→ **Task description**:
Omit the pictures while printing every entry below exactly as given.

_ _ _ _

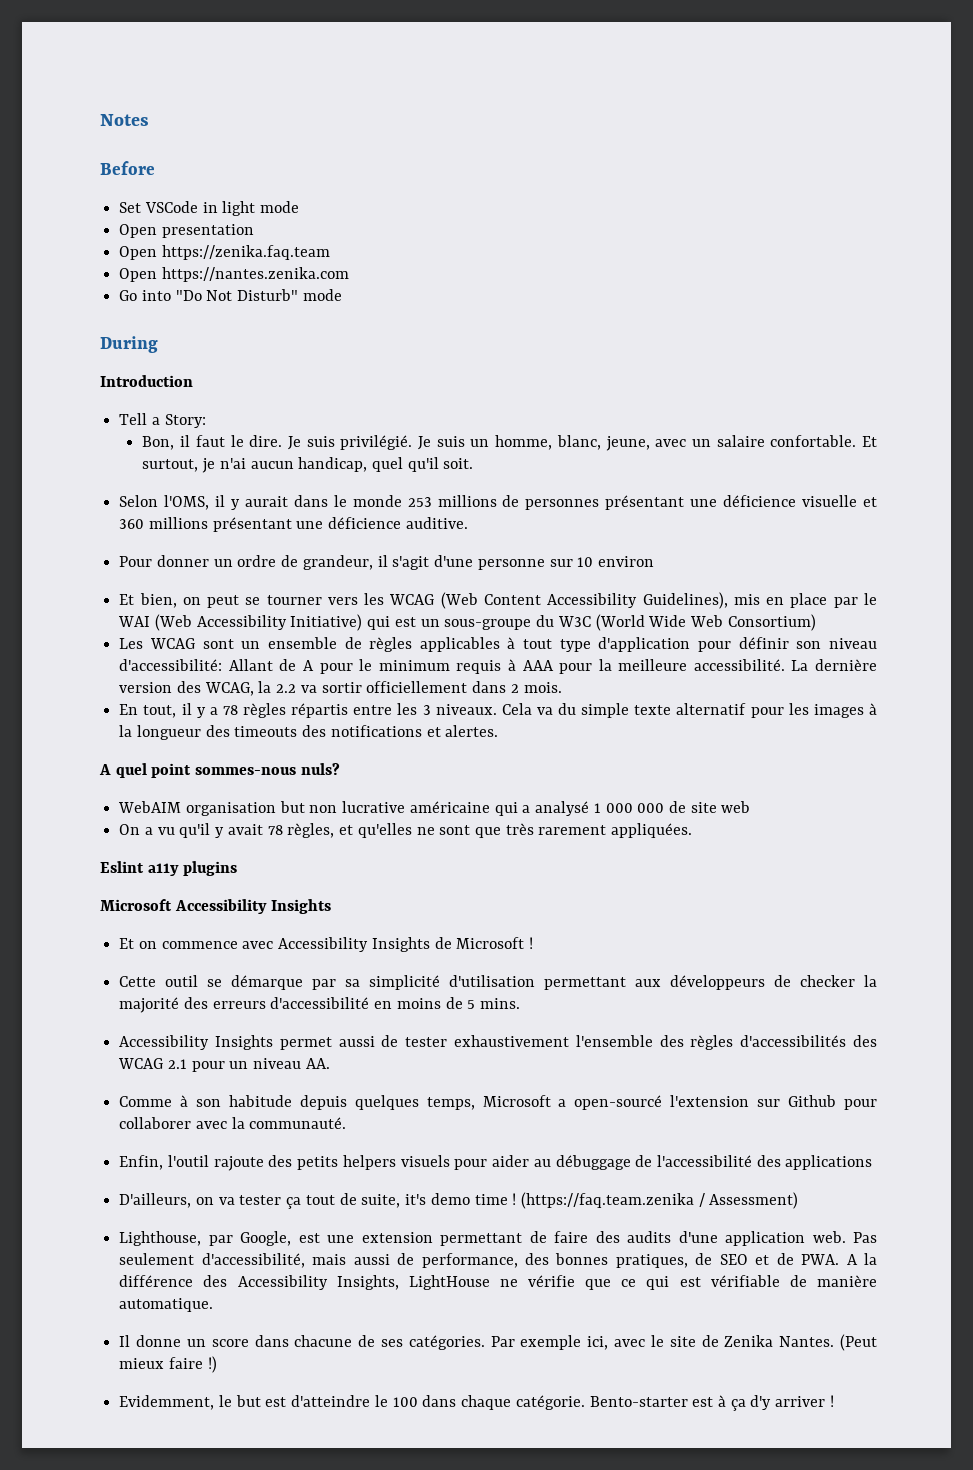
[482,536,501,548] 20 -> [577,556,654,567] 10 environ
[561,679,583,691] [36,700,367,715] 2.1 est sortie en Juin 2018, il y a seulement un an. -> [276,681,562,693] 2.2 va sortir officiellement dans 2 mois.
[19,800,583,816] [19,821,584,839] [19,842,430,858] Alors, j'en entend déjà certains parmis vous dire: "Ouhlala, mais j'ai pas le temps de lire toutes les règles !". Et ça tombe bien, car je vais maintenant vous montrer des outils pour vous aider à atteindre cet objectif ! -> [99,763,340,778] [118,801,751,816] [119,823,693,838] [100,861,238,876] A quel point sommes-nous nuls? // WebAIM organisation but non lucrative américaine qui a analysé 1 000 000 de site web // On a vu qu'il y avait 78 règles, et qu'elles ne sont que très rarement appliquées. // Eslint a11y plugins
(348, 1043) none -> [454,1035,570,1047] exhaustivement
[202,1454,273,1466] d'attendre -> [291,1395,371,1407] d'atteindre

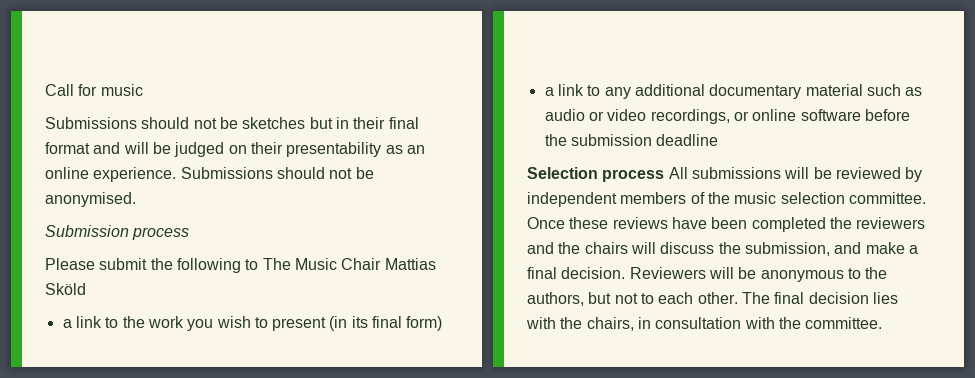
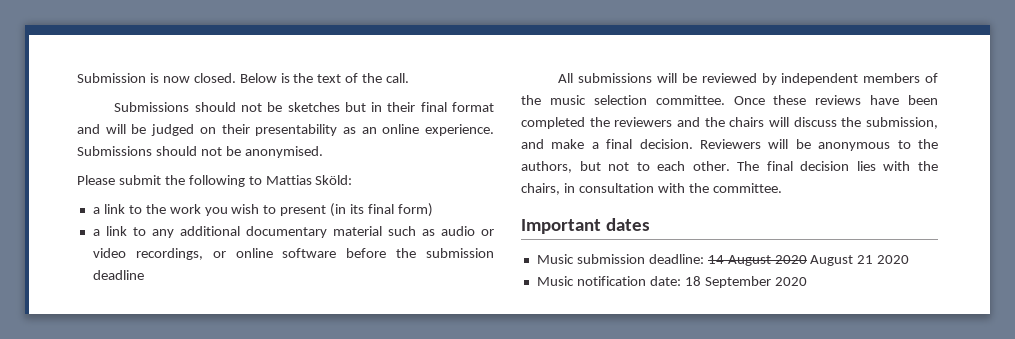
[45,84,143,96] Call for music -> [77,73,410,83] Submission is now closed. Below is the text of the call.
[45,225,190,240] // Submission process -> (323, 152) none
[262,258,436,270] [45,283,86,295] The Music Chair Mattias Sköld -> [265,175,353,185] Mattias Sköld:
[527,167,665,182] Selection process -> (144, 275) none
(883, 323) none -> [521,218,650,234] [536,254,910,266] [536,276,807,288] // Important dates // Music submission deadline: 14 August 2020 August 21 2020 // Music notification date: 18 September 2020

_ _ _ _

→ **Exercise solution**:
[482,536,501,548] 20 -> [577,556,654,567] 10 environ
[561,679,583,691] [36,700,367,715] 2.1 est sortie en Juin 2018, il y a seulement un an. -> [276,681,562,693] 2.2 va sortir officiellement dans 2 mois.
[19,800,583,816] [19,821,584,839] [19,842,430,858] Alors, j'en entend déjà certains parmis vous dire: "Ouhlala, mais j'ai pas le temps de lire toutes les règles !". Et ça tombe bien, car je vais maintenant vous montrer des outils pour vous aider à atteindre cet objectif ! -> [99,763,340,778] [118,801,751,816] [119,823,693,838] [100,861,238,876] A quel point sommes-nous nuls? // WebAIM organisation but non lucrative américaine qui a analysé 1 000 000 de site web // On a vu qu'il y avait 78 règles, et qu'elles ne sont que très rarement appliquées. // Eslint a11y plugins
(348, 1043) none -> [454,1035,570,1047] exhaustivement
[202,1454,273,1466] d'attendre -> [291,1395,371,1407] d'atteindre

[45,84,143,96] Call for music -> [77,73,410,83] Submission is now closed. Below is the text of the call.
[45,225,190,240] // Submission process -> (323, 152) none
[262,258,436,270] [45,283,86,295] The Music Chair Mattias Sköld -> [265,175,353,185] Mattias Sköld:
[527,167,665,182] Selection process -> (144, 275) none
(883, 323) none -> [521,218,650,234] [536,254,910,266] [536,276,807,288] // Important dates // Music submission deadline: 14 August 2020 August 21 2020 // Music notification date: 18 September 2020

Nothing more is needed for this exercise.